Doing an example will make computational savings more obvious. Let's look at the details of a length-8 DFT. As shown on Figure $$\PageIndex{1}$$, we first decompose the DFT into two length-4 DFTs, with the outputs added and subtracted together in pairs. Considering Figure $$\PageIndex{1}$$ as the frequency index goes from 0 through 7, we recycle values from the length-4 DFTs into the final calculation because of the periodicity of the DFT output. Examining how pairs of outputs are collected together, we create the basic computational element known as a butterfly (Figure $$\PageIndex{2}$$).

By considering together the computations involving common output frequencies from the two half-length DFTs, we see that the two complex multiplies are related to each other, and we can reduce our computational work even further. By further decomposing the length-4 DFTs into two length-2 DFTs and combining their outputs, we arrive at the diagram summarizing the length-8 fast Fourier transform (Figure $$\PageIndex{1}$$). Although most of the complex multiplies are quite simple (multiplying by $$e^{-(j \pi)}$$ means negating real and imaginary parts), let's count those for purposes of evaluating the complexity as full complex multiplies. We have $$\frac{N}{2}=4$$ complex multiplies and $$2N=16$$ additions for each stage and $$\log_2 N = 3$$ stages, making the number of basic computations $$\frac{3N}{2}\log_2 N$$ as predicted.

Exercise $$\PageIndex{1}$$

Note that the ordering of the input sequence in the two parts of Figure $$\PageIndex{1}$$ aren't quite the same. Why not? How is the ordering determined?

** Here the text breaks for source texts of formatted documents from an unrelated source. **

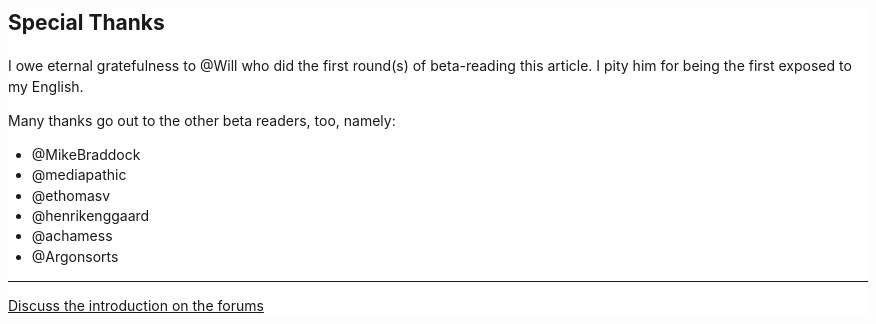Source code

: Special Thanks
--------------

I owe eternal gratefulness to @Will who did the first round(s) of beta-reading this article. I pity him for being the first exposed to my English.

Many thanks go out to the other beta readers, too, namely:

*   @MikeBraddock
*   @mediapathic
*   @ethomasv
*   @henrikenggaard
*   @achamess
*   @Argonsorts

* * *

[Discuss the introduction on the forums](https://forum.zettelkasten.de/discussion/1443/introduction-to-the-zettelkasten-method/)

Other "fast" algorithms were discovered, all of which make use of how many common factors the transform length N has. In number theory, the number of prime factors a given integer has measures how composite it is. The numbers $$16$$ and $$81$$ are highly composite (equaling $$2^4$$ and $$3^4$$ respectively), the number $$18$$ is less so ($$2^1 3^2$$ ), and $$17$$ not at all (it's prime). In over thirty years of Fourier transform algorithm development, the original Cooley-Tukey algorithm is far and away the most frequently used. It is so computationally efficient that power-of-two transform lengths are frequently used regardless of what the actual length of the data.